FOMC reduces pace of asset purchases; federal funds rate unchanged

By Thomas G. Wolfe, J.D.

Based on information it has received since it last met in June 2014, the Federal Open Market Committee has decided to slightly modify its monetary policy by making a further measured reduction in the pace of its asset purchasing. Beginning in August 2014, the FOMC will add to its holdings of agency mortgage-backed securities at a pace of $10 billion per month, rather than $15 billion per month, and will add to its holdings of longer-term Treasury securities at a pace of $15 billion per month, rather than $20 billion per month. The target range for the federal funds rate remains unchanged.

Economic outlook. The FOMC reported that growth in economic activity “rebounded in the second quarter.” Labor market conditions have improved, “with the unemployment rate declining further.” At the same time, however, labor indicators generally suggest that “there remains significant underutilization of labor resources.” In addition, household spending appears to be “rising moderately” and business fixed investment “is advancing.” Meanwhile, recovery in the housing sector “remains slow.”

Asset purchases. The FOMC indicated that it will “make a further measured reduction” to the pace of its asset purchases in August 2014; the existing schedules for asset purchases remain in effect until that time. Also, the FOMC is maintaining its existing policy of reinvesting principal payments from its holdings of agency debt and agency mortgage-backed securities and of rolling over maturing Treasury securities at auction.

The FOMC indicated that it will continue to monitor incoming information on economic and financial developments, and employ its policy tools as appropriate, until the outlook for the labor market has improved substantially in a context of price stability. In addition, the FOMC stated that purchases of agency mortgage-backed securities “will continue to be concentrated in newly-issued agency MBS in the… [to-be-announced] market, and purchases of longer-term Treasury securities will continue to be distributed using the existing set of sectors and approximate weights.”

Federal funds rate. While the FOMC maintained the current, low-target range for the federal funds rate at 0 to .25 percent, the FOMC stated that it “will assess progress—both realized and expected—toward its objectives of maximum employment and 2 percent inflation.” According to the FOMC, this assessment “will take into account a wide range of information, including measures of labor market conditions, indicators of inflation pressures and inflation expectations, and readings on financial developments.”
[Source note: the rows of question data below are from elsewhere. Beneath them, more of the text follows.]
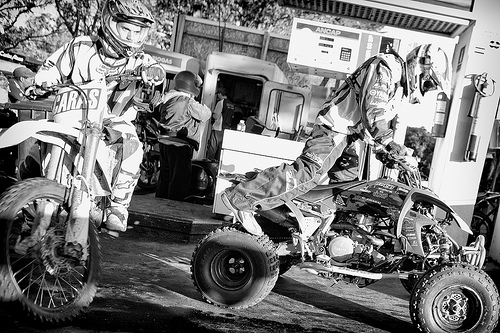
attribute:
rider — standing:
[235, 38, 446, 218]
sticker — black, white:
[49, 92, 102, 112]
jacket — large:
[53, 41, 150, 110]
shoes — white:
[103, 201, 130, 233]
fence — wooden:
[9, 101, 60, 120]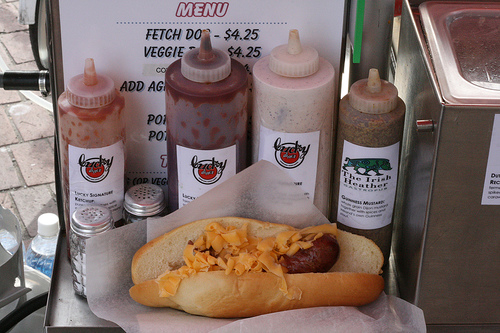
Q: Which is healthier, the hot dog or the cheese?
A: The cheese is healthier than the hot dog.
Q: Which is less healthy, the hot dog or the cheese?
A: The hot dog is less healthy than the cheese.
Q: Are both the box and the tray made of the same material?
A: Yes, both the box and the tray are made of metal.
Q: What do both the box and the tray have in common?
A: The material, both the box and the tray are metallic.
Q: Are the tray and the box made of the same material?
A: Yes, both the tray and the box are made of metal.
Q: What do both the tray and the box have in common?
A: The material, both the tray and the box are metallic.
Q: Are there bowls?
A: No, there are no bowls.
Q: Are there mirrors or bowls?
A: No, there are no bowls or mirrors.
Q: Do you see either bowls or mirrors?
A: No, there are no bowls or mirrors.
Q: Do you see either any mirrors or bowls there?
A: No, there are no bowls or mirrors.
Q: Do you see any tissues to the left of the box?
A: Yes, there is a tissue to the left of the box.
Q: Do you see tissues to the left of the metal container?
A: Yes, there is a tissue to the left of the box.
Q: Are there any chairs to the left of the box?
A: No, there is a tissue to the left of the box.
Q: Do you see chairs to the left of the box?
A: No, there is a tissue to the left of the box.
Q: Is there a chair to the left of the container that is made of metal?
A: No, there is a tissue to the left of the box.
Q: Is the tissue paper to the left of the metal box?
A: Yes, the tissue paper is to the left of the box.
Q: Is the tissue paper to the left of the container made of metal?
A: Yes, the tissue paper is to the left of the box.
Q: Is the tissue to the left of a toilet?
A: No, the tissue is to the left of the box.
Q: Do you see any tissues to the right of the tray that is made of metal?
A: Yes, there is a tissue to the right of the tray.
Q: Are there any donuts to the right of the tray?
A: No, there is a tissue to the right of the tray.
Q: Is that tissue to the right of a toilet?
A: No, the tissue is to the right of the tray.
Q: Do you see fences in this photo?
A: No, there are no fences.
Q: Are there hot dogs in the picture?
A: Yes, there is a hot dog.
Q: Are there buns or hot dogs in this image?
A: Yes, there is a hot dog.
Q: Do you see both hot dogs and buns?
A: Yes, there are both a hot dog and a bun.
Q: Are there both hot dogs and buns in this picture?
A: Yes, there are both a hot dog and a bun.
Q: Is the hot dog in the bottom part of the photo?
A: Yes, the hot dog is in the bottom of the image.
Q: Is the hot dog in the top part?
A: No, the hot dog is in the bottom of the image.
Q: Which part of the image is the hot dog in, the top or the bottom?
A: The hot dog is in the bottom of the image.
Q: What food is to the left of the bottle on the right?
A: The food is a hot dog.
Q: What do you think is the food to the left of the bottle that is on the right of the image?
A: The food is a hot dog.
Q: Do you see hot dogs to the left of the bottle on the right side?
A: Yes, there is a hot dog to the left of the bottle.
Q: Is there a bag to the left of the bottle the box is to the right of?
A: No, there is a hot dog to the left of the bottle.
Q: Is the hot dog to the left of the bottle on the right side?
A: Yes, the hot dog is to the left of the bottle.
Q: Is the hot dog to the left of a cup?
A: No, the hot dog is to the left of the bottle.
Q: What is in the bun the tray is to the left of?
A: The hot dog is in the bun.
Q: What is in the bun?
A: The hot dog is in the bun.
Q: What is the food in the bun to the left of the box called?
A: The food is a hot dog.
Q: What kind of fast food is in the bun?
A: The food is a hot dog.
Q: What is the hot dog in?
A: The hot dog is in the bun.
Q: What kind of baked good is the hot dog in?
A: The hot dog is in the bun.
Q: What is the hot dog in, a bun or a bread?
A: The hot dog is in a bun.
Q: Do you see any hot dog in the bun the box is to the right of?
A: Yes, there is a hot dog in the bun.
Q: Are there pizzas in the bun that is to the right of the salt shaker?
A: No, there is a hot dog in the bun.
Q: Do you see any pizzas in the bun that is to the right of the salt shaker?
A: No, there is a hot dog in the bun.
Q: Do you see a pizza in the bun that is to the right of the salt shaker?
A: No, there is a hot dog in the bun.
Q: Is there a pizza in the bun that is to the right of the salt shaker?
A: No, there is a hot dog in the bun.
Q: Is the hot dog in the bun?
A: Yes, the hot dog is in the bun.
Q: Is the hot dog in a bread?
A: No, the hot dog is in the bun.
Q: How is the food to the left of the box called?
A: The food is a hot dog.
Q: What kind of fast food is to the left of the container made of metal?
A: The food is a hot dog.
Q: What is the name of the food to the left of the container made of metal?
A: The food is a hot dog.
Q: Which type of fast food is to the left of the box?
A: The food is a hot dog.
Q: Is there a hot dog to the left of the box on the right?
A: Yes, there is a hot dog to the left of the box.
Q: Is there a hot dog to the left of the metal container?
A: Yes, there is a hot dog to the left of the box.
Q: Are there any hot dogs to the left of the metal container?
A: Yes, there is a hot dog to the left of the box.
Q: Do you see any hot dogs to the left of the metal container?
A: Yes, there is a hot dog to the left of the box.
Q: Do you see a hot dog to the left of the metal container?
A: Yes, there is a hot dog to the left of the box.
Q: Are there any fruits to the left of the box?
A: No, there is a hot dog to the left of the box.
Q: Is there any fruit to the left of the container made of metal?
A: No, there is a hot dog to the left of the box.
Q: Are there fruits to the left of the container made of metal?
A: No, there is a hot dog to the left of the box.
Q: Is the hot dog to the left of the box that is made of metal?
A: Yes, the hot dog is to the left of the box.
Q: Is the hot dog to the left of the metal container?
A: Yes, the hot dog is to the left of the box.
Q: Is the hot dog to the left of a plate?
A: No, the hot dog is to the left of the box.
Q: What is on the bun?
A: The hot dog is on the bun.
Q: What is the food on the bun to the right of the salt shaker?
A: The food is a hot dog.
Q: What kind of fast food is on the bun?
A: The food is a hot dog.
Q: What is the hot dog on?
A: The hot dog is on the bun.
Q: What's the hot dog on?
A: The hot dog is on the bun.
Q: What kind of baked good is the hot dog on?
A: The hot dog is on the bun.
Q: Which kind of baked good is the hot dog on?
A: The hot dog is on the bun.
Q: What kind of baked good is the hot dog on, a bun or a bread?
A: The hot dog is on a bun.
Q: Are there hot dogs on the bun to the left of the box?
A: Yes, there is a hot dog on the bun.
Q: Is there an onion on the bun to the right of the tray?
A: No, there is a hot dog on the bun.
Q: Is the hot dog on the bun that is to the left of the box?
A: Yes, the hot dog is on the bun.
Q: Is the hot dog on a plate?
A: No, the hot dog is on the bun.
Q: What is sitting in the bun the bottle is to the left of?
A: The hot dog is sitting in the bun.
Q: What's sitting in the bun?
A: The hot dog is sitting in the bun.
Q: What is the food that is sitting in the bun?
A: The food is a hot dog.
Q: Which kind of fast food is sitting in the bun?
A: The food is a hot dog.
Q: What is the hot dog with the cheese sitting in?
A: The hot dog is sitting in the bun.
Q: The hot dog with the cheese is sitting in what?
A: The hot dog is sitting in the bun.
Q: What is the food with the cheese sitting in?
A: The hot dog is sitting in the bun.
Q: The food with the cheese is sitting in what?
A: The hot dog is sitting in the bun.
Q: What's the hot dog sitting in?
A: The hot dog is sitting in the bun.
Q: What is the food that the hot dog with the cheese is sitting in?
A: The food is a bun.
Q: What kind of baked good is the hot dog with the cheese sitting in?
A: The hot dog is sitting in the bun.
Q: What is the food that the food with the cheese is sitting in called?
A: The food is a bun.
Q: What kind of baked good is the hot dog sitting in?
A: The hot dog is sitting in the bun.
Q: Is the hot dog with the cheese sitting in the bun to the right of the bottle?
A: Yes, the hot dog is sitting in the bun.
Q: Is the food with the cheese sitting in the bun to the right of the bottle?
A: Yes, the hot dog is sitting in the bun.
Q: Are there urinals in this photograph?
A: No, there are no urinals.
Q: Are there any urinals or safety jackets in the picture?
A: No, there are no urinals or safety jackets.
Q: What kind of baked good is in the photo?
A: The baked good is a bun.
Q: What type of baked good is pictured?
A: The baked good is a bun.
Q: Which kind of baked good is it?
A: The food is a bun.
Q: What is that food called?
A: This is a bun.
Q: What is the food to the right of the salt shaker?
A: The food is a bun.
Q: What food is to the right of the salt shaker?
A: The food is a bun.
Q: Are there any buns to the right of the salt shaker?
A: Yes, there is a bun to the right of the salt shaker.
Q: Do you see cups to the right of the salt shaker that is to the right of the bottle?
A: No, there is a bun to the right of the salt shaker.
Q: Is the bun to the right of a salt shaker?
A: Yes, the bun is to the right of a salt shaker.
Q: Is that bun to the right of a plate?
A: No, the bun is to the right of a salt shaker.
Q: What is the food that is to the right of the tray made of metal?
A: The food is a bun.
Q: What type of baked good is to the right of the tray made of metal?
A: The food is a bun.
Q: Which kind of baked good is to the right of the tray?
A: The food is a bun.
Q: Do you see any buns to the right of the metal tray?
A: Yes, there is a bun to the right of the tray.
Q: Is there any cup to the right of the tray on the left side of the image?
A: No, there is a bun to the right of the tray.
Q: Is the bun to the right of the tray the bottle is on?
A: Yes, the bun is to the right of the tray.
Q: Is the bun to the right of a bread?
A: No, the bun is to the right of the tray.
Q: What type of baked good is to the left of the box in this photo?
A: The food is a bun.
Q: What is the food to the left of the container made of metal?
A: The food is a bun.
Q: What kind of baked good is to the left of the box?
A: The food is a bun.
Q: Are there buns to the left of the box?
A: Yes, there is a bun to the left of the box.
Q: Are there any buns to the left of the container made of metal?
A: Yes, there is a bun to the left of the box.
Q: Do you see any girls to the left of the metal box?
A: No, there is a bun to the left of the box.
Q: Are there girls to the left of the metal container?
A: No, there is a bun to the left of the box.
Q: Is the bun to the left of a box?
A: Yes, the bun is to the left of a box.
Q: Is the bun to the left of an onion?
A: No, the bun is to the left of a box.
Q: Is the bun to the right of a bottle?
A: Yes, the bun is to the right of a bottle.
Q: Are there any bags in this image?
A: No, there are no bags.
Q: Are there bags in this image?
A: No, there are no bags.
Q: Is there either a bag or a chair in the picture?
A: No, there are no bags or chairs.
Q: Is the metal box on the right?
A: Yes, the box is on the right of the image.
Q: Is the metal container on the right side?
A: Yes, the box is on the right of the image.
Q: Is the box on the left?
A: No, the box is on the right of the image.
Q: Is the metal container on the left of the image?
A: No, the box is on the right of the image.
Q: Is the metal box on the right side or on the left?
A: The box is on the right of the image.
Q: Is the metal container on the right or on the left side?
A: The box is on the right of the image.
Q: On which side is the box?
A: The box is on the right of the image.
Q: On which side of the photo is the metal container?
A: The box is on the right of the image.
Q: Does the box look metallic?
A: Yes, the box is metallic.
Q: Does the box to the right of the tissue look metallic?
A: Yes, the box is metallic.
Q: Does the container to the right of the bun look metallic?
A: Yes, the box is metallic.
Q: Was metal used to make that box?
A: Yes, the box is made of metal.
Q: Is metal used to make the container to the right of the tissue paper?
A: Yes, the box is made of metal.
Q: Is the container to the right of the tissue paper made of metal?
A: Yes, the box is made of metal.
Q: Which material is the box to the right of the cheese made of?
A: The box is made of metal.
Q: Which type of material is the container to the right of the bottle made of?
A: The box is made of metal.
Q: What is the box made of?
A: The box is made of metal.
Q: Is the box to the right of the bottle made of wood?
A: No, the box is made of metal.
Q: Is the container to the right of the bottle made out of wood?
A: No, the box is made of metal.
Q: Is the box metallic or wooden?
A: The box is metallic.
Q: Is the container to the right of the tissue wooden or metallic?
A: The box is metallic.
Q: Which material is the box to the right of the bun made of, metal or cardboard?
A: The box is made of metal.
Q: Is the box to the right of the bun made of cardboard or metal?
A: The box is made of metal.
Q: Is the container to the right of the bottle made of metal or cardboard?
A: The box is made of metal.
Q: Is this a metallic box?
A: Yes, this is a metallic box.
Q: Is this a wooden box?
A: No, this is a metallic box.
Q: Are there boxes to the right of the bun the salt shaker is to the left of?
A: Yes, there is a box to the right of the bun.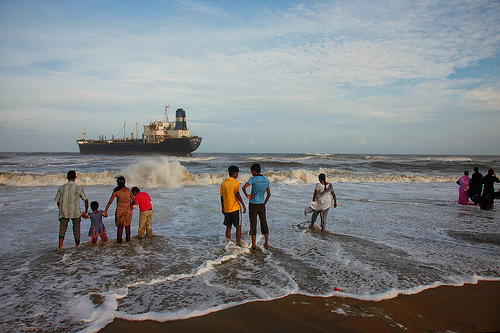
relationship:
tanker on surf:
[71, 100, 204, 164] [47, 142, 310, 195]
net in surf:
[294, 214, 316, 231] [0, 164, 499, 322]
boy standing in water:
[239, 157, 277, 264] [12, 157, 480, 297]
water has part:
[160, 252, 232, 303] [164, 214, 184, 237]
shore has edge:
[29, 216, 476, 331] [357, 279, 433, 304]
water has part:
[0, 150, 499, 332] [175, 199, 198, 246]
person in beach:
[51, 167, 89, 252] [13, 197, 489, 331]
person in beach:
[103, 171, 140, 243] [6, 233, 498, 331]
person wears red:
[127, 184, 159, 244] [133, 186, 154, 211]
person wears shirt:
[219, 163, 245, 244] [221, 177, 240, 217]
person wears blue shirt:
[242, 163, 271, 253] [246, 173, 271, 204]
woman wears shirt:
[302, 172, 339, 233] [308, 180, 334, 212]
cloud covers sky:
[350, 96, 447, 128] [4, 8, 498, 157]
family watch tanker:
[44, 164, 162, 247] [70, 109, 205, 160]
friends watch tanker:
[218, 151, 278, 256] [69, 104, 226, 170]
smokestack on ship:
[175, 107, 185, 129] [76, 101, 201, 155]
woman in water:
[107, 176, 131, 239] [71, 162, 196, 192]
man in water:
[49, 162, 89, 252] [19, 228, 126, 295]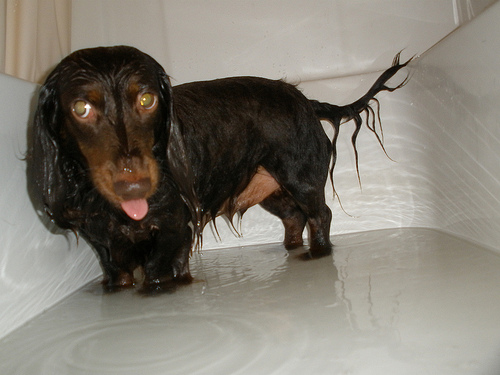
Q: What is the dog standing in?
A: A tub of water.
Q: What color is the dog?
A: Brown.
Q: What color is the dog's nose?
A: Brown.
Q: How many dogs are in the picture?
A: One.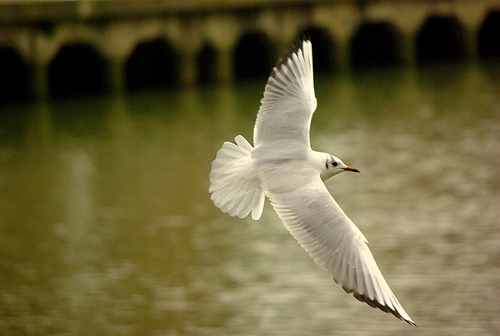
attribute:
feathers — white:
[318, 206, 395, 301]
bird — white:
[206, 37, 410, 323]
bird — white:
[200, 90, 427, 336]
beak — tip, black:
[345, 160, 361, 178]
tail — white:
[202, 122, 269, 238]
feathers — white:
[219, 184, 263, 216]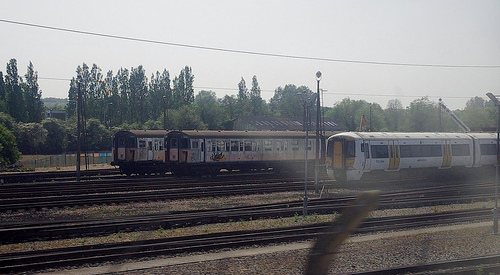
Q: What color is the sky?
A: Gray.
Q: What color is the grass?
A: Green.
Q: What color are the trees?
A: Green.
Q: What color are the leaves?
A: Green.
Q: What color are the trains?
A: White.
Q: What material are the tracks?
A: Metal.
Still, the FOMC indicated that it anticipates maintaining the current target range for the federal funds rate “for a considerable time after the asset purchase program ends, especially if projected inflation continues to run below the Committee's 2 percent longer-run goal, and provided that longer-term inflation expectations remain well anchored.” Likewise, the FOMC anticipates that “even after employment and inflation are near mandate-consistent levels, economic conditions may, for some time, warrant keeping the target federal funds rate below levels the Committee views as normal in the longer run.”